È il 16 novembre 1961. «Mezzo secolo di cultura italiana», si legge su La Gazzetta del Mezzogiorno in terza pagina: Michele Abbate, giornalista e meridionalista di origini lucane, responsabile della pagina culturale del quotidiano, dedica un lungo articolo alla storia della Casa editrice «Gius.
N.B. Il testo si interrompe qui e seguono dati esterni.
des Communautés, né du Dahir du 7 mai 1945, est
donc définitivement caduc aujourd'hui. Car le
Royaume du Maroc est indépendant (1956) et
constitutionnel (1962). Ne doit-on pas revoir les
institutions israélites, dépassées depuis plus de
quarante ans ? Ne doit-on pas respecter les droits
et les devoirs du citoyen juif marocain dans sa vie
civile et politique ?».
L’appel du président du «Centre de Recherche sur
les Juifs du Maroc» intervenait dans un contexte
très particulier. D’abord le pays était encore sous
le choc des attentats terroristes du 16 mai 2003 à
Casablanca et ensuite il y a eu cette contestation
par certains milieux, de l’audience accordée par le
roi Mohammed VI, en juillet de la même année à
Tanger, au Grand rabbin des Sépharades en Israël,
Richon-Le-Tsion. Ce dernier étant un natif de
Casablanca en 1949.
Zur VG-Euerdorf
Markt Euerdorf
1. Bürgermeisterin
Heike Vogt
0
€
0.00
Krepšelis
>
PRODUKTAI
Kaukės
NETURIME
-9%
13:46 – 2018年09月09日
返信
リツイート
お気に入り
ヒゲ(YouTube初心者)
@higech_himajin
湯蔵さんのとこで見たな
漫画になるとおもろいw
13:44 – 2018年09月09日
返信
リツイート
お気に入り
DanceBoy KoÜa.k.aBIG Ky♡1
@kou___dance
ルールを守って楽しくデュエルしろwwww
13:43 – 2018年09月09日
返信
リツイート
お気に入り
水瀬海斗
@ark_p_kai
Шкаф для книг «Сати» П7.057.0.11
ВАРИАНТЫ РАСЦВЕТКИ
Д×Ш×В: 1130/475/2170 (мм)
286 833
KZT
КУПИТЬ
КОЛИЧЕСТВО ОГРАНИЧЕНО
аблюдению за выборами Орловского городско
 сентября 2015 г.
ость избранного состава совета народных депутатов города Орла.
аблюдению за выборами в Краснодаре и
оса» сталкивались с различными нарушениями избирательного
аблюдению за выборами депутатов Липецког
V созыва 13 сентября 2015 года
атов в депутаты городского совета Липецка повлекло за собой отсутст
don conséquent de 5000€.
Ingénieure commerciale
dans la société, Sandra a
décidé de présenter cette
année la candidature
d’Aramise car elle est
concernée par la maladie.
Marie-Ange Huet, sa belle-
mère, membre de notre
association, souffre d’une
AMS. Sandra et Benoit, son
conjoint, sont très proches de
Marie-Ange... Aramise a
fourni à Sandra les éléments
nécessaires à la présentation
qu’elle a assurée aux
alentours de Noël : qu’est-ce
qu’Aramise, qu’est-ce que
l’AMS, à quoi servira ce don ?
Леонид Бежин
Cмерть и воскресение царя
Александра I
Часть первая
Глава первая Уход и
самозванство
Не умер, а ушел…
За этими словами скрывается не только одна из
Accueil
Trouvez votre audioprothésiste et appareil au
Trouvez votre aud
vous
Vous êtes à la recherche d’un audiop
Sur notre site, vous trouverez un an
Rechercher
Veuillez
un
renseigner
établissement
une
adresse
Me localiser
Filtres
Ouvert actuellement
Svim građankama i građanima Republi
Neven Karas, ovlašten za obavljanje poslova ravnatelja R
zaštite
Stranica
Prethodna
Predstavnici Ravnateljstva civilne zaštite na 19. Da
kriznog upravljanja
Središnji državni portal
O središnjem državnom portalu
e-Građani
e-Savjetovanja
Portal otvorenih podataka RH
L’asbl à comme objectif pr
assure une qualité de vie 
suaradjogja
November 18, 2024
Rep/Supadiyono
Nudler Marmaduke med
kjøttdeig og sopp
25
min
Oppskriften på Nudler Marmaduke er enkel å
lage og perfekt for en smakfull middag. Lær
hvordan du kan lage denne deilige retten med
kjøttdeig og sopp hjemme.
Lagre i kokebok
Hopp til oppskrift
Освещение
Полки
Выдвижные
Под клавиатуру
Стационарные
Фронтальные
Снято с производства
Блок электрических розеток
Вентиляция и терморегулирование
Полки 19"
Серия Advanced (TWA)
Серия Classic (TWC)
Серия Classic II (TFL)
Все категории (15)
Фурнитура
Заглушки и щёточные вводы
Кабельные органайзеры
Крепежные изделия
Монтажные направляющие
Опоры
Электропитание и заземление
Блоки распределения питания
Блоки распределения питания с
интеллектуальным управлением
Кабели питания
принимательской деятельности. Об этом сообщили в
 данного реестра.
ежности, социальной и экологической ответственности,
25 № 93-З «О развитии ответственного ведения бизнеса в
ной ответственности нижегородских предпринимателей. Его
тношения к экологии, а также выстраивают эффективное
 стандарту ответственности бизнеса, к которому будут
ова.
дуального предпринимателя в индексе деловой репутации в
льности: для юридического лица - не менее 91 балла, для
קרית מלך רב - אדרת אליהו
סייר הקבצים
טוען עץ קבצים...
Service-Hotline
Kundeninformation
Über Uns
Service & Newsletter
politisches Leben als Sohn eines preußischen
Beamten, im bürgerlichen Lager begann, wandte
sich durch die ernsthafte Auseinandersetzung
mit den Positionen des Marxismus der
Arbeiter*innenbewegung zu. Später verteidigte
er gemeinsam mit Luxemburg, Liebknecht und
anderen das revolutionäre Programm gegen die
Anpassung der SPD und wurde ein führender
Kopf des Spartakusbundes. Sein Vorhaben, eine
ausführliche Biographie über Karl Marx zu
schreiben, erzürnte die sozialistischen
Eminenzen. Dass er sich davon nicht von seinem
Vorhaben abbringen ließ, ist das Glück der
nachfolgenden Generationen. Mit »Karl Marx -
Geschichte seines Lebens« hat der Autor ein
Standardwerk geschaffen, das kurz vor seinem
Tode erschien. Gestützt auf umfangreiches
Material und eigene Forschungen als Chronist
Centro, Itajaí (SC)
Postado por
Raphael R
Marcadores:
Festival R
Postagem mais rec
Laterza & Figli».
Si inaugura in quei giorni, a Milano, nelle sale di palazzo Sormani, sede della Biblioteca comunale, una mostra documentaria che celebra la lunga e straordinaria attività della casa editrice barese: «La Mostra offre una suggestiva e ragionata rassegna di cinquant’anni di cultura italiana ed europea attraverso i volumi, le fotografie, le lettere e i documenti esposti nelle diverse sezioni e che, pur riferendosi strettamente all’attività degli editori Laterza e dei collaboratori della loro Casa, favoriscono la comprensione di alcuni aspetti salienti di storia civile e culturale».
La Casa editrice è nata a Bari, ormai più di 120 anni fa, con l’idea di contribuire a far conoscere il capoluogo pugliese «anche come centro di cultura», non solo come emporio commerciale e industriale. Il 10 maggio 1901 Giovanni Laterza diffonde, infatti, una circolare con cui dà notizia della pubblicazione dei volumi della «Piccola biblioteca di cultura moderna», di fatto l’esordio della casa editrice. Laterza intende proporsi sul mercato come editore di cultura: constanter et non trepide è il motto scelto. La svolta avviene dopo l’incontro con Benedetto Croce, che Abbate, nel suo lungo e approfondito articolo, ricostruisce nei dettagli: il sodalizio con l’illustre filosofo salda le sorti della piccola iniziativa locale all’ambizioso programma crociano di costruire e diffondere una cultura di forte impianto idealistico e storicistico.
La collaborazione si concretizza, a partire dal 1906, con la rivista La Critica – inizialmente stampata a Trani dal tipografo Valdemaro Vecchi – e con la pubblicazione delle Opere di Croce. Con l’ascesa del regime, la casa editrice esprimerà la voce dell’opposizione antifascista militante, le cui prove più significative vengono esposte proprio nella mostra milanese. Conclude Abbate: «La negazione della libertà di pensiero e di stampa, nelle sue forme scoperte e in quelle subdole di interventi intimidatori e di ammonimenti paternalistici, trovò in Giovanni Laterza un risoluto antagonista, un duttile, caparbio, impavido oppositore. Si dovette a quest’opera assidua e snervante, a questa lotta impari se poté continuare ad uscire la rivista di Croce, se da Bari poterono continuare a irradiarsi per il mondo le opere dei maggiori ingegni italiani e se poté essere mantenuta viva una grande tradizione umanistica».